TASK: Please set down every entry below exactly as given.

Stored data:
----

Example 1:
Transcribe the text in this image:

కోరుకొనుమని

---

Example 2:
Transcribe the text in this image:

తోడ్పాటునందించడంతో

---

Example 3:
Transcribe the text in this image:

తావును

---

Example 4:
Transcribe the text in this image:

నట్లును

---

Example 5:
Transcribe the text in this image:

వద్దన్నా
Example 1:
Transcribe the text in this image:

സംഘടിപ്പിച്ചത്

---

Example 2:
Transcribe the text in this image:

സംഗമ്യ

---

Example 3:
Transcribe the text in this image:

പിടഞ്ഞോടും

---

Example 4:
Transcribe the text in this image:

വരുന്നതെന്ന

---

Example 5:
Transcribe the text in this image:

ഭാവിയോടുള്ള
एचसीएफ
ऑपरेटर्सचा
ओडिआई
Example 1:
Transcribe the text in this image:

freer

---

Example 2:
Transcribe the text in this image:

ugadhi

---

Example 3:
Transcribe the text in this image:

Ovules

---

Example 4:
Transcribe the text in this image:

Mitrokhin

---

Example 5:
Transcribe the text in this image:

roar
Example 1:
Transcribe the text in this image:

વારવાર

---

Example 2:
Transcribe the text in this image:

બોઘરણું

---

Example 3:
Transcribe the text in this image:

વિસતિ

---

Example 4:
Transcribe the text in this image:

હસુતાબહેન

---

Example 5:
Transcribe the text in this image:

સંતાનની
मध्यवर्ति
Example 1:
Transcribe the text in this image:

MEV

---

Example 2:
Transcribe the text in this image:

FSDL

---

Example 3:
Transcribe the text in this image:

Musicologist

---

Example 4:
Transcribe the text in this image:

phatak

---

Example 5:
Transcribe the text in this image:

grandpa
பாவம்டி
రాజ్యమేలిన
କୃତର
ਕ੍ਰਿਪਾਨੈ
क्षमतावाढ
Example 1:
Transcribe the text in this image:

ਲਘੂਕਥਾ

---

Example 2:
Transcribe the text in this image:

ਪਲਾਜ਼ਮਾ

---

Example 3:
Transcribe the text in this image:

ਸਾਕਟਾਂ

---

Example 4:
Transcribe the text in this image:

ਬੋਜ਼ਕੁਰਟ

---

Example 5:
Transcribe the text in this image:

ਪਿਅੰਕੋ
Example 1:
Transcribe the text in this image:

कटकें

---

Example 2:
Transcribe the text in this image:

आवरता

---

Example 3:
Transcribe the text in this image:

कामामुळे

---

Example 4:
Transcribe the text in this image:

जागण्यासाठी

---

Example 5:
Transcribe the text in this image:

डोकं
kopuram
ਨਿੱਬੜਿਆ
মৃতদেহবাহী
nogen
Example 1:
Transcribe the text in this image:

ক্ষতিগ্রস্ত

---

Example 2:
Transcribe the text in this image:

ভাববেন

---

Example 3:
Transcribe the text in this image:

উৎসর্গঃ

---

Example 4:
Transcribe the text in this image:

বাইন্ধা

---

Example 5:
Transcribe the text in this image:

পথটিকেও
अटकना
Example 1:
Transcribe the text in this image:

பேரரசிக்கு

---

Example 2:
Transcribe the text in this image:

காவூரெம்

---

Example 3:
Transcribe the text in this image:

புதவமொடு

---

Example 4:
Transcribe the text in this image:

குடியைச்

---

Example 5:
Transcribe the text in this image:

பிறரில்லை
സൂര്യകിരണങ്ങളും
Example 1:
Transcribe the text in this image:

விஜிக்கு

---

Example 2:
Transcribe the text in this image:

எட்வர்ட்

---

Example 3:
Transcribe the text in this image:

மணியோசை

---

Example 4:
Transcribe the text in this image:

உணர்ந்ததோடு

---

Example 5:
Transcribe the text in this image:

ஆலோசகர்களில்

----

ANSWER:
Example 1:
Transcribe the text in this image:

కోరుకొనుమని

---

Example 2:
Transcribe the text in this image:

తోడ్పాటునందించడంతో

---

Example 3:
Transcribe the text in this image:

తావును

---

Example 4:
Transcribe the text in this image:

నట్లును

---

Example 5:
Transcribe the text in this image:

వద్దన్నా
Example 1:
Transcribe the text in this image:

സംഘടിപ്പിച്ചത്

---

Example 2:
Transcribe the text in this image:

സംഗമ്യ

---

Example 3:
Transcribe the text in this image:

പിടഞ്ഞോടും

---

Example 4:
Transcribe the text in this image:

വരുന്നതെന്ന

---

Example 5:
Transcribe the text in this image:

ഭാവിയോടുള്ള
एचसीएफ
ऑपरेटर्सचा
ओडिआई
Example 1:
Transcribe the text in this image:

freer

---

Example 2:
Transcribe the text in this image:

ugadhi

---

Example 3:
Transcribe the text in this image:

Ovules

---

Example 4:
Transcribe the text in this image:

Mitrokhin

---

Example 5:
Transcribe the text in this image:

roar
Example 1:
Transcribe the text in this image:

વારવાર

---

Example 2:
Transcribe the text in this image:

બોઘરણું

---

Example 3:
Transcribe the text in this image:

વિસતિ

---

Example 4:
Transcribe the text in this image:

હસુતાબહેન

---

Example 5:
Transcribe the text in this image:

સંતાનની
मध्यवर्ति
Example 1:
Transcribe the text in this image:

MEV

---

Example 2:
Transcribe the text in this image:

FSDL

---

Example 3:
Transcribe the text in this image:

Musicologist

---

Example 4:
Transcribe the text in this image:

phatak

---

Example 5:
Transcribe the text in this image:

grandpa
பாவம்டி
రాజ్యమేలిన
କୃତର
ਕ੍ਰਿਪਾਨੈ
क्षमतावाढ
Example 1:
Transcribe the text in this image:

ਲਘੂਕਥਾ

---

Example 2:
Transcribe the text in this image:

ਪਲਾਜ਼ਮਾ

---

Example 3:
Transcribe the text in this image:

ਸਾਕਟਾਂ

---

Example 4:
Transcribe the text in this image:

ਬੋਜ਼ਕੁਰਟ

---

Example 5:
Transcribe the text in this image:

ਪਿਅੰਕੋ
Example 1:
Transcribe the text in this image:

कटकें

---

Example 2:
Transcribe the text in this image:

आवरता

---

Example 3:
Transcribe the text in this image:

कामामुळे

---

Example 4:
Transcribe the text in this image:

जागण्यासाठी

---

Example 5:
Transcribe the text in this image:

डोकं
kopuram
ਨਿੱਬੜਿਆ
মৃতদেহবাহী
nogen
Example 1:
Transcribe the text in this image:

ক্ষতিগ্রস্ত

---

Example 2:
Transcribe the text in this image:

ভাববেন

---

Example 3:
Transcribe the text in this image:

উৎসর্গঃ

---

Example 4:
Transcribe the text in this image:

বাইন্ধা

---

Example 5:
Transcribe the text in this image:

পথটিকেও
अटकना
Example 1:
Transcribe the text in this image:

பேரரசிக்கு

---

Example 2:
Transcribe the text in this image:

காவூரெம்

---

Example 3:
Transcribe the text in this image:

புதவமொடு

---

Example 4:
Transcribe the text in this image:

குடியைச்

---

Example 5:
Transcribe the text in this image:

பிறரில்லை
സൂര്യകിരണങ്ങളും
Example 1:
Transcribe the text in this image:

விஜிக்கு

---

Example 2:
Transcribe the text in this image:

எட்வர்ட்

---

Example 3:
Transcribe the text in this image:

மணியோசை

---

Example 4:
Transcribe the text in this image:

உணர்ந்ததோடு

---

Example 5:
Transcribe the text in this image:

ஆலோசகர்களில்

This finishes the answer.